The high-strength sheet has TS of 980 MPa or higher. Preferably, TS is 1,180 MPa or higher. If TS is lower than 980 MPa, excellent fracture properties can be more surely obtained, but it is not preferable since withstand load upon collision decreases.

(2) Yield Ratio (YR)

The high-strength sheet has an yield ratio of 0.75 or more. This makes it possible to realize a high yield strength combined with the above-mentioned high tensile strength and to use the final product obtained by working such as deep drawing under high stress. Preferably, the high-strength sheet has a yield ratio of 0.80 or more.

(3) The Product (TS×EL) of TS and Total Elongation (EL)

TS×EL is 20,000 MPa % or more. By having TS×EL of 20,000 MPa % or more, it is possible to obtain high-level strength-ductility balance that has both high strength and high ductility. Preferably, TS×EL is 23,000 MPa % or more.

(4) Deep Drawability (LDR)

LDR is an index used for evaluation of the deep drawability. D/d is referred to as a limiting drawing ratio (LDR), where d denotes a diameter of a cylinder obtained in cylindrical drawing and D denotes a maximum diameter of a disk-shaped steel sheet (blank) capable of obtaining a cylinder without causing fracture by one deep drawing process. More specifically, a disk-shaped sample having a thickness of 1.4 mm and various diameters is subjected to cylindrical deep drawing using a die having a punch diameter of 50 mm, a punch angle radius of 6 mm, a die diameter of 55.2 mm and a die angle radius of 8 mm. It is possible to determine LDR by finding a maximum sample diameter (maximum diameter D) among the sample diameters of the disc-shaped sample that was completely deep-drawn without causing fracture.

The high-strength sheet according to the embodiment of the present invention has LDR of 2.05 or more, and preferably 2.10 or more, and has excellent deep drawability.

(5) Hole Expansion Ratio (λ)

**Collected data:**
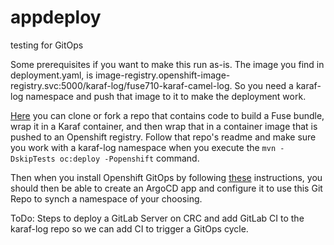# appdeploy
testing for GitOps

Some prerequisites if you want to make this run as-is. The image you find in deployment.yaml, is image-registry.openshift-image-registry.svc:5000/karaf-log/fuse710-karaf-camel-log. So you need a karaf-log namespace and push that image to it to make the deployment work. 

[Here](image-registry.openshift-image-registry.svc:5000/karaf-log/fuse710-karaf-camel-log) you can clone or fork a repo that contains code to build a Fuse bundle, wrap it in a Karaf container, and then wrap that in a container image that is pushed to an Openshift registry. Follow that repo's readme and make sure you work with a karaf-log namespace when you execute the `mvn -DskipTests oc:deploy -Popenshift` command.

Then when you install Openshift GitOps by following [these]([https://link](https://docs.openshift.com/container-platform/4.9/cicd/gitops/installing-openshift-gitops.html)) instructions, you should then be able to create an ArgoCD app and configure it to use this Git Repo to synch a namespace of your choosing. 

ToDo: Steps to deploy a GitLab Server on CRC and add GitLab CI to the karaf-log repo so we can add CI to trigger a GitOps cycle.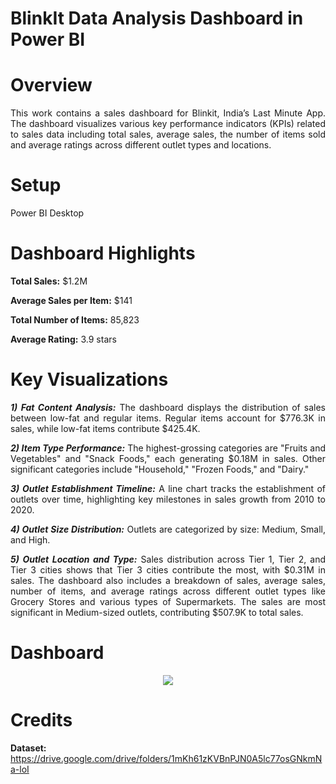 # BlinkIt Data Analysis Dashboard in Power BI

# **Overview**

<div align = "justify">
This work contains a sales dashboard for Blinkit, India’s Last Minute App. The dashboard visualizes various key performance indicators (KPIs) related to sales data including total sales, average sales, the number of items sold and average ratings across different outlet types and locations.
</div>

# Setup

Power BI Desktop

# **Dashboard Highlights**

**Total Sales:** $1.2M

**Average Sales per Item:** $141

**Total Number of Items:** 85,823

**Average Rating:** 3.9 stars

# **Key Visualizations**

<div align = "justify">
    
**_1) Fat Content Analysis:_**
The dashboard displays the distribution of sales between low-fat and regular items.
Regular items account for $776.3K in sales, while low-fat items contribute $425.4K.

**_2) Item Type Performance:_**
The highest-grossing categories are "Fruits and Vegetables" and "Snack Foods," each generating $0.18M in sales.
Other significant categories include "Household," "Frozen Foods," and "Dairy."

**_3) Outlet Establishment Timeline:_**
A line chart tracks the establishment of outlets over time, highlighting key milestones in sales growth from 2010 to 2020.

**_4) Outlet Size Distribution:_**
Outlets are categorized by size: Medium, Small, and High.

**_5) Outlet Location and Type:_**
Sales distribution across Tier 1, Tier 2, and Tier 3 cities shows that Tier 3 cities contribute the most, with $0.31M in sales.
The dashboard also includes a breakdown of sales, average sales, number of items, and average ratings across different outlet types like Grocery Stores and various types of Supermarkets. The sales are most significant in Medium-sized outlets, contributing $507.9K to total sales.

</div>

# Dashboard

<p align="center">
    <img src="https://app.powerbi.com/groups/me/reports/3d7f1293-0e91-420c-8007-81a5a5edb316/db441e863484e2c321c4?experience=power-bi"/>
</p>

# Credits

**Dataset:** https://drive.google.com/drive/folders/1mKh61zKVBnPJN0A5lc77osGNkmNa-loI 
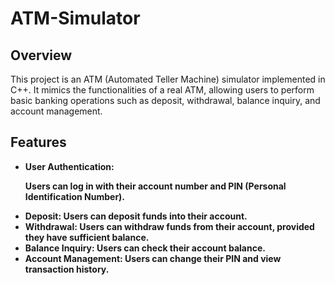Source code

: # ATM-Simulator
<h2>Overview</h2>
<p>This project is an ATM (Automated Teller Machine) simulator implemented in C++. It mimics the functionalities of a real ATM, allowing users to perform basic banking operations such as deposit, withdrawal, balance inquiry, and account management.</p>
<h2>Features</h2>
<ul>
<li>
<b>User Authentication:<b> <p>Users can log in with their account number and PIN (Personal Identification Number).</p>
</li>
<li>
<b>Deposit:</b> Users can deposit funds into their account.
</li>
<li>
<b>Withdrawal:</b> Users can withdraw funds from their account, provided they have sufficient balance.
</li>
<li>
<b>Balance Inquiry:</b> Users can check their account balance.
</li>
<li>
<b>Account Management:</b> Users can change their PIN and view transaction history.
</li>
</ul>
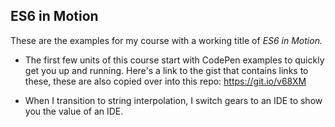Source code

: ## ES6 in Motion

These are the examples for my course with a working title of *ES6 in Motion.*


- The first few units of this course start with CodePen examples to quickly get you up and running.
    Here's a link to the gist that contains links to these, these are also copied over into this repo: 
    https://git.io/v68XM

- When I transition to string interpolation, I switch gears to an IDE to show you the value of an IDE.

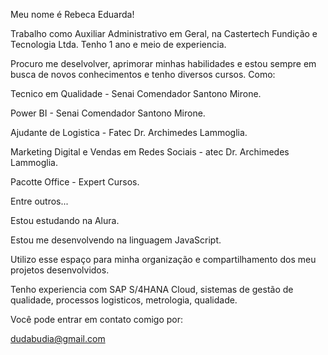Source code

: Meu nome é Rebeca Eduarda!

Trabalho como Auxiliar Administrativo em Geral, na Castertech Fundição e Tecnologia Ltda. Tenho 1 ano e meio de experiencia.

Procuro me deselvolver, aprimorar minhas habilidades e estou sempre em busca de novos conhecimentos e tenho diversos cursos. Como:

Tecnico em Qualidade - Senai Comendador Santono Mirone.

Power BI - Senai Comendador Santono Mirone.

Ajudante de Logistica - Fatec Dr. Archimedes Lammoglia.

Marketing Digital e Vendas em Redes Sociais - atec Dr. Archimedes Lammoglia.

Pacotte Office - Expert Cursos. 

Entre outros...

Estou estudando na Alura.

Estou me desenvolvendo na linguagem JavaScript.

Utilizo esse espaço para minha organização e compartilhamento dos meu projetos desenvolvidos.


Tenho experiencia com SAP S/4HANA Cloud, sistemas de gestão de qualidade, processos logisticos, metrologia, qualidade.


Você pode entrar em contato comigo por:

dudabudia@gmail.com
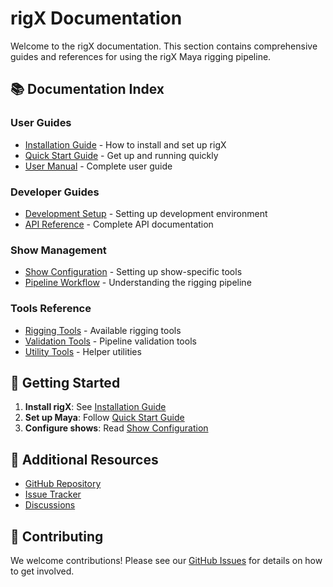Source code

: # rigX Documentation

Welcome to the rigX documentation. This section contains comprehensive guides and references for using the rigX Maya rigging pipeline.

## 📚 Documentation Index

### User Guides
- [Installation Guide](installation.md) - How to install and set up rigX
- [Quick Start Guide](quickstart.md) - Get up and running quickly
- [User Manual](user_manual.md) - Complete user guide

### Developer Guides
- [Development Setup](development.md) - Setting up development environment
- [API Reference](api_reference.md) - Complete API documentation

### Show Management
- [Show Configuration](show_configuration.md) - Setting up show-specific tools
- [Pipeline Workflow](pipeline_workflow.md) - Understanding the rigging pipeline

### Tools Reference
- [Rigging Tools](tools/rigging_tools.md) - Available rigging tools
- [Validation Tools](tools/validation_tools.md) - Pipeline validation tools
- [Utility Tools](tools/utility_tools.md) - Helper utilities

## 🚀 Getting Started

1. **Install rigX**: See [Installation Guide](installation.md)
2. **Set up Maya**: Follow [Quick Start Guide](quickstart.md)
3. **Configure shows**: Read [Show Configuration](show_configuration.md)

## 📖 Additional Resources

- [GitHub Repository](https://github.com/arjunanil-td/rigX)
- [Issue Tracker](https://github.com/arjunanil-td/rigX/issues)
- [Discussions](https://github.com/arjunanil-td/rigX/discussions)

## 🤝 Contributing

We welcome contributions! Please see our [GitHub Issues](https://github.com/arjunanil-td/rigX/issues) for details on how to get involved.
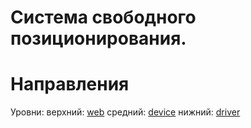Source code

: # Система свободного позиционирования. #

# Направления #
Уровни:
верхний: [web](web.md)
средний: [device](device.md)
нижний: [driver](driver.md)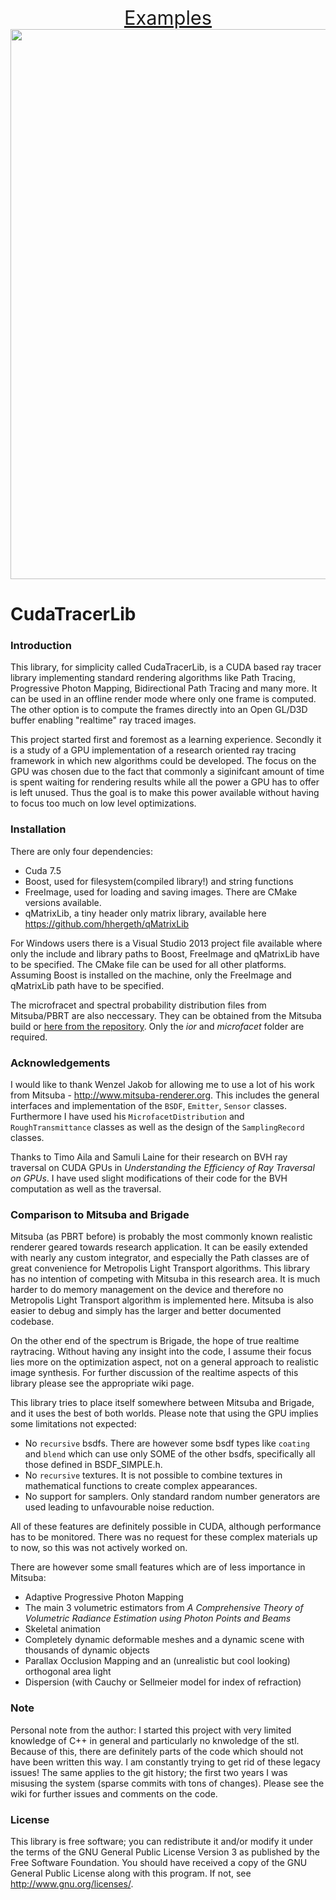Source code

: <p align="center">
<a href='https://github.com/hhergeth/CudaTracerLib/wiki/Example-Renderings' style='font-size:2.2em'>Examples</span></a> <br>
<a href="https://github.com/hhergeth/CudaTracerLib/wiki/Example-Renderings">
<img src="http://hhergeth.markab.uberspace.de/Git-Wiki-Files/thumbnails/loadBox_20150716_080109_PPPM.jpg" style="width:880px;">
</a>
</p>

# CudaTracerLib

### Introduction
This library, for simplicity called CudaTracerLib, is a CUDA based ray tracer library implementing standard rendering algorithms like Path Tracing, Progressive Photon Mapping, Bidirectional Path Tracing and many more. It can be used in an offline render mode where only one frame is computed. The other option is to compute the frames directly into an Open GL/D3D buffer enabling "realtime" ray traced images.

This project started first and foremost as a learning experience. Secondly it is a study of a GPU implementation of a research oriented ray tracing framework in which new algorithms could be developed. The focus on the GPU was chosen due to the fact that commonly a siginifcant amount of time is spent waiting for rendering results while all the power a GPU has to offer is left unused. Thus the goal is to make this power available without having to focus too much on low level optimizations.


### Installation
There are only four dependencies:
- Cuda 7.5
- Boost, used for filesystem(compiled library!) and string functions
- FreeImage, used for loading and saving images. There are CMake versions available.
- qMatrixLib, a tiny header only matrix library, available here https://github.com/hhergeth/qMatrixLib

For Windows users there is a Visual Studio 2013 project file available where only the include and library paths to Boost, FreeImage and qMatrixLib have to be specified.
The CMake file can be used for all other platforms. Assuming Boost is installed on the machine, only the FreeImage and qMatrixLib path have to be specified.

The microfracet and spectral probability distribution files from Mitsuba/PBRT are also neccessary. They can be obtained from the Mitsuba build or [here from the repository](https://www.mitsuba-renderer.org/repos/mitsuba/files/c7aac473729a3342dba801717419d8f630fe7560/data). Only the _ior_ and _microfacet_ folder are required.

### Acknowledgements
I would like to thank Wenzel Jakob for allowing me to use a lot of his work from Mitsuba - http://www.mitsuba-renderer.org. This includes the general interfaces and implementation of the `BSDF`, `Emitter`, `Sensor` classes. Furthermore I have used his `MicrofacetDistribution` and `RoughTransmittance` classes as well as the design of the `SamplingRecord` classes.

Thanks to Timo Aila and Samuli Laine for their research on BVH ray traversal on CUDA GPUs in *Understanding the Efficiency of Ray Traversal on GPUs*. I have used slight modifications of their code for the BVH computation as well as the traversal.


### Comparison to Mitsuba and Brigade
Mitsuba (as PBRT before) is probably the most commonly known realistic renderer geared towards research application.  It can be easily extended with nearly any custom integrator, and especially the Path classes are of great convenience for Metropolis Light Transport algorithms. This library has no intention of competing with Mitsuba in this research area. It is much harder to do memory management on the device and therefore no Metropolis Light Transport algorithm is implemented here. Mitsuba is also easier to debug and simply has the larger and better documented codebase.

On the other end of the spectrum is Brigade, the hope of true realtime raytracing. Without having any insight into the code, I assume their focus lies more on the optimization aspect, not on a general approach to realistic image synthesis. For further discussion of the realtime aspects of this library please see the appropriate wiki page.

This library tries to place itself somewhere between Mitsuba and Brigade, and it uses the best of both worlds. Please note that using the GPU implies some limitations not expected:

- No `recursive` bsdfs. There are however some bsdf types like `coating` and `blend` which can use only SOME of the other bsdfs, specifically all those defined in BSDF_SIMPLE.h.
- No `recursive` textures. It is not possible to combine textures in mathematical functions to create complex appearances.
- No support for samplers. Only standard random number generators are used leading to unfavourable noise reduction.

All of these features are definitely possible in CUDA, although performance has to be monitored. There was no request for these complex materials up to now, so this was not actively worked on.

There are however some small features which are of less importance in Mitsuba:

- Adaptive Progressive Photon Mapping
- The main 3 volumetric estimators from *A Comprehensive Theory of Volumetric Radiance Estimation using Photon Points and Beams*
- Skeletal animation
- Completely dynamic deformable meshes and a dynamic scene with thousands of dynamic objects
- Parallax Occlusion Mapping and an (unrealistic but cool looking) orthogonal area light
- Dispersion (with Cauchy or Sellmeier model for index of refraction)

### Note

Personal note from the author: I started this project with very limited knowledge of C++ in general and particularly no knwoledge of the stl. Because of this, there are definitely parts of the code which should not have been written this way. I am constantly trying to get rid of these legacy issues! The same applies to the git history; the first two years I was misusing the system (sparse commits with tons of changes).
Please see the wiki for further issues and comments on the code.


### License
This library is free software; you can redistribute it and/or modify it under the terms of the GNU General Public License Version 3 as published by the Free Software Foundation.
You should have received a copy of the GNU General Public License along with this program. If not, see <http://www.gnu.org/licenses/>.
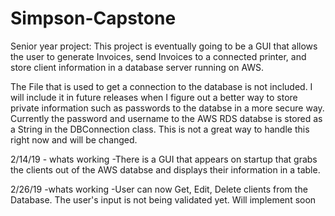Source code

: # Simpson-Capstone
Senior year project:
  This project is eventually going to be a GUI that allows the user to generate Invoices, send Invoices to a connected printer, and store client information in a database server running on AWS.

The File that is used to get a connection to the database is not included. I will include it in future releases when I figure out a better way to store private information such as passwords to the databse in a more secure way. Currently the password and username to the AWS RDS databse is stored as a String in the DBConnection class. This is not a great way to handle this right now and will be changed.

2/14/19 - whats working
-There is a GUI that appears on startup that grabs the clients out of the AWS databse and displays their information in a table. 

2/26/19 -whats working
-User can now Get, Edit, Delete clients from the Database. The user's input is not being validated yet. Will implement soon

**Instructions:**
1. Summarize the excerpt on high-strength steel sheet in two sentences.
2. List every tooling dimension given in the excerpt on high-strength steel sheet for the cylindrical deep drawing test.
3. Quote the excerpt on high-strength steel sheet word for word, from "(2) Yield Ratio" to "Deep Drawability (LDR)".
The collected data is separate material, distinct from the excerpt on high-strength steel sheet.

**Solutions per task:**
1. The high-strength sheet has a tensile strength of 980 MPa or higher, a yield ratio of 0.75 or more, and a product of tensile strength and total elongation of 20,000 MPa % or more. Its deep drawability is evaluated by the limiting drawing ratio (LDR), defined as D/d from cylindrical deep drawing, and the sheet reaches an LDR of 2.05 or more, preferably 2.10 or more.

2.
- Punch diameter of 50 mm
- Punch angle radius of 6 mm
- Die diameter of 55.2 mm
- Die angle radius of 8 mm

3.
(2) Yield Ratio (YR)

The high-strength sheet has an yield ratio of 0.75 or more. This makes it possible to realize a high yield strength combined with the above-mentioned high tensile strength and to use the final product obtained by working such as deep drawing under high stress. Preferably, the high-strength sheet has a yield ratio of 0.80 or more.

(3) The Product (TS×EL) of TS and Total Elongation (EL)

TS×EL is 20,000 MPa % or more. By having TS×EL of 20,000 MPa % or more, it is possible to obtain high-level strength-ductility balance that has both high strength and high ductility. Preferably, TS×EL is 23,000 MPa % or more.

(4) Deep Drawability (LDR)